研究表明,超声波和微波技术可以提高活性组分在载体表面的分散效果,从而提高催化剂的活性。在催化剂制备过程中,超声产生的微环境能够促进界面间的反应、传质和传热过程,微波产生的高频变换能量场可以是分子由无需运动变为有序的高频运动,通过将分子动能转换成热能来实现加热,其特殊的加热方式可极大地缩短反应时间,同时也能改善活性组分的分散性。超声-微波组合技术将两者无干扰结合,实现了两者的协同处理,被广泛用于萃取以及纳米材料合成领域,在催化剂制备和活性组分负载中的研究报道较少。
申请号201810111083.X 公开了一种负载型臭氧高级氧化催化剂的制备方法,包括以下步骤:S1.选取γ-Al2O3球体为载体;S2.将硝酸镍与去离子水混合搅拌得到稳定硝酸镍溶液,将硝酸铜与去离子水混合搅拌得到稳定硝酸铜溶液,所述硝酸镍与硝酸铜的质量比为1-9:1;S3.将步骤S2配制好的硝酸镍溶液和硝酸铜溶液与步骤S1选取的载体混合,并持续摇晃震荡4-8h;S4.滤去步骤S3浸渍后的浸渍液后干燥;S5.将步骤S4制备得到的γ-Al2O3球体以恒定的升温速率恒温焙烧,得到以γ-Al2O3球体为载体,NiO和CuO为活性组分的负载型臭氧高级氧化催化剂。
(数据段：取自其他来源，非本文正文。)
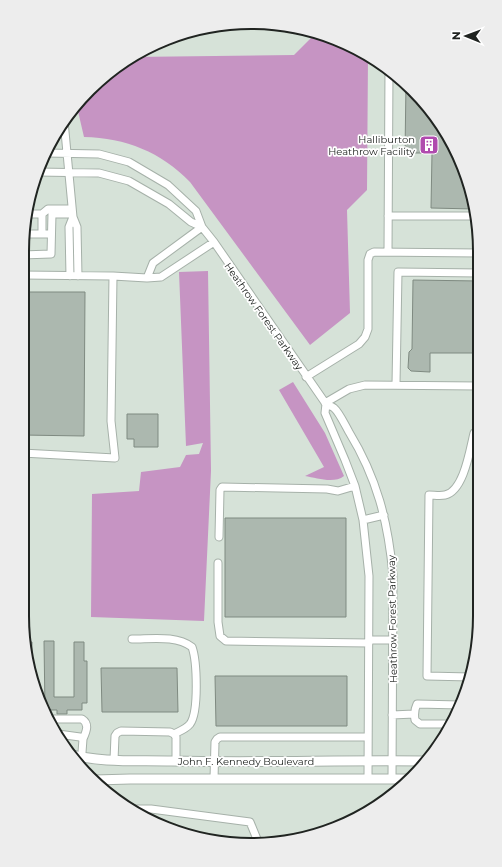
<svg xmlns="http://www.w3.org/2000/svg" width="502" height="867" font-family="Montserrat,sans-serif">
<style>
.forest{fill:#c694c3}
.building{fill:#acb8af;stroke:#7f8a81}
.lines{fill:none;stroke-linecap:round;stroke-linejoin:round}
.minor-casing{stroke:#a6b1a9;stroke-width:9}
.major-casing{stroke:#a6b1a9;stroke-width:11}
.minor{stroke:#fff;stroke-width:7}
.major{stroke:#fff;stroke-width:9}
.labels{text-anchor:middle;stroke-width:3.5;stroke-linejoin:round;paint-order:stroke}
.poi-label{font-size:10px;fill:#202421;stroke:#fff;text-anchor:end}
.street-label{font-size:10px;fill:#202421;stroke:#fff}
.rim{fill:none;stroke:#202421;stroke-width:2}
</style>
<rect width="100%" height="100%" fill="#d6e2d8"/>
<path class="forest" d="M315,34L368,56L367,190L347,210L350,313L310,345L190,182C161,152 126,138 84,137L77,107L124,61L132,57L294,55Z
M208,271L211,471L204,621L91,617L92,494L139,491L141,472L180,467L186,455L199,454L203,443L186,446L179,272Z
M293,382L325,433L344,476C334,484 317,478 305,476L324,467L279,390Z"/>
<path class="building" d="M406,83L413,89L449,136L468,178L474,209L431,208L432,153H405Z
M413,280L479,281V353H430V372L411,371L408,368L409,352L412,349Z
M22,292H85L84,436L22,435Z
M127,414H158V447H134V439H127Z
M225,518H346V617H225Z
M44,641H54V697H74V642H84V661H87V703H82V710H67V714H57V710H45Z
M26,642H32V660H29Z
M101,668H177L178,712H102Z
M215,676H347V726H216Z"/>
<g class="lines">
<g class="minor-casing">
<path id="minor" d="M64,121L73,217L77,227L78,276
M46,153L99,154L129,162L168,185L196,211L202,227L214,242L326,404C328,405 332,406 334,408C339,412 345,425 349,432C377,478 388,521 393,575L392,779
M37,172L99,173L129,181L169,204L191,222L202,227
M27,214H42L48,209H72
M42,214V234
M388,216H476
M23,234H51
M388,252L389,69
M22,255L51,254L52,214H72
M22,275L113,276
M70,276L69,227L73,217
M147,278L153,263L202,227
M306,377L359,344L365,337L368,329V260L370,254L374,252L479,253
M396,384L398,272L479,273
M325,403L349,389L365,385L479,386
M326,404L325,413L345,460L355,486L363,520L369,576L368,779
M22,453L115,458L111,421L113,276L147,278L161,277L214,242
M363,520L384,515
M219,537L220,490L222,487L327,489L338,491L355,486
M218,563V622L220,636L226,641L369,643
M132,639C152,639 176,635 192,647C197,661 199,712 190,724C186,729 180,731 174,734
M369,640H393
M470,677L427,676L429,495C434,495 440,496 445,495C464,491 470,449 474,433H479
M392,715L414,714
M50,719H82C90,724 86,732 83,739
M451,724H420L415,720C414,714 414,710 417,704L460,705
M58,734L80,737L83,739L81,766
M114,760L115,736L117,733L121,731L170,732L174,734L176,737V761
M214,779L215,742L217,739L220,737H368
M131,809H151L250,822L259,844"/>
</g>
<g class="major-casing">
<path id="major" d="M69,754C101,763 138,760 172,761C256,763 340,760 425,761
M95,780L130,779H408"/>
</g>
<use href="#minor" class="minor"/>
<use href="#major" class="major"/>
</g>
<defs>
<g id="building-square" transform="scale(1)"><rect x="-9" y="-9" width="18" height="18" rx="4" fill="#b04aae" stroke="#fff"/><path d="M-4-6H4V6H1V3H-1V6H-4ZM-2.5-4.3h1.7v1.8h-1.7ZM.8-4.3h1.7v1.8H.8ZM-2.5-1h1.7V.8h-1.7ZM.8-1h1.7V.8H.8Z" fill="#fff"/></g>
</defs>
<g fill-rule="evenodd">
<use href="#building-square" x="429" y="145"/>
</g>
<g class="labels">
<g class="poi-label">
<text x="415" y="143">Halliburton<tspan x="415" dy="12">Heathrow Facility</tspan></text>
</g>
<g class="street-label">
<text transform="translate(264 316) rotate(55)" y="4">Heathrow Forest Parkway</text>
<text transform="translate(392 619) rotate(-91)" y="4">Heathrow Forest Parkway</text>
<text x="246" y="765">John F. Kennedy Boulevard</text>
</g>
</g>
<path d="M0 0H502V867H0ZM251 29H251A222 222 0 0 1 473 251V616A222 222 0 0 1 251 838H251A222 222 0 0 1 29 616V251A222 222 0 0 1 251 29Z" fill="#ededed" fill-rule="evenodd"/>
<path class="rim" d="M251 29H251A222 222 0 0 1 473 251V616A222 222 0 0 1 251 838H251A222 222 0 0 1 29 616V251A222 222 0 0 1 251 29Z"/>
<g transform="translate(466 36) rotate(271)" stroke="#ffffff" stroke-width="3" paint-order="stroke">
<path d="M0-3L7 15L0 10L-7 15Z" fill="#202421"/>
<text y="-6" font-size="11" font-weight="bold" text-anchor="middle" fill="#202421">N</text>
</g>
</svg>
本发明的臭氧高级氧化催化剂同时具有吸附和活化协同作用,既能高效吸附水中有机污染物,同时又能催化活化臭氧分子,取得很好的催化臭氧氧化效果。
申请号201610953960.9公开了一种CeO2 ,NiO-ZSM-5/γ- Al2O3催化剂制备,硝酸镍,硝酸铈,异丙醇铝,氢氧化钠 ,无水乙醇,硅溶胶,三乙胺等主要原料来合成,并通过,磁力,氦气氛围,等特殊操作改性制得CeO2 ,NiO-ZSM-5/γ-Al2O3脱硫脱硝催化剂。制得的催化剂脱硫脱硝效果好,且再生效果好。
虽然上述两件现有技术,在催化剂成分相似,制备方法不同,均存在反应时间长,活性组分分布不均匀的问题。
发明内容
针对现有技术的不足,本发明的目的在于提供一种超声-微波协同辅助制备Ni-Al2O3催化剂的方法及其在CO2加氢中的应用,以解决现有浸渍法存在的反应时间长和活性组分分散不均匀的问题,是一种高效的制备方法,能够有效提高催化剂的分散性及其在CO2加氢反应中的活性。
为实现上述目的,本发明采用的技术方案为:
一种超声-微波协同辅助制备Ni-Al2O3催化剂的方法,包括以下步骤:
步骤1,将Ni(NO3)2·6H2O、γ-Al2O3和PVP按照加入60mL去离子水,搅拌均匀后,转移至100 mL聚四氟乙烯反应釜中;
步骤2,将步骤1中的反应釜转移至微波超声组合反应器中,设定微波功率为400-600W,超声波功率为800-1000W,温度为120-150℃,在自生压力下恒温反应15-30 min;
步骤3,将步骤2的反应产物冷却至室温后,对产物进行离心、干燥,400-500℃煅烧4 h,得到前驱体NiO-Al2O3;
步骤4,将前驱体NiO-Al2O3在H2/N2混合气体的气氛中400℃还原,得到高分散的Ni-Al2O3催化剂。
作为改进的是,所述步骤1中Ni(NO3)2·6H2O、γ-Al2O3按照Ni: γ-Al2O3 = 10%-30 wt%进行混合,倒入内部设置压力传感器的聚四氟乙烯反应釜中,加入60 mL、0.1 mol/L的PVP溶液,然后磁力搅拌5 min。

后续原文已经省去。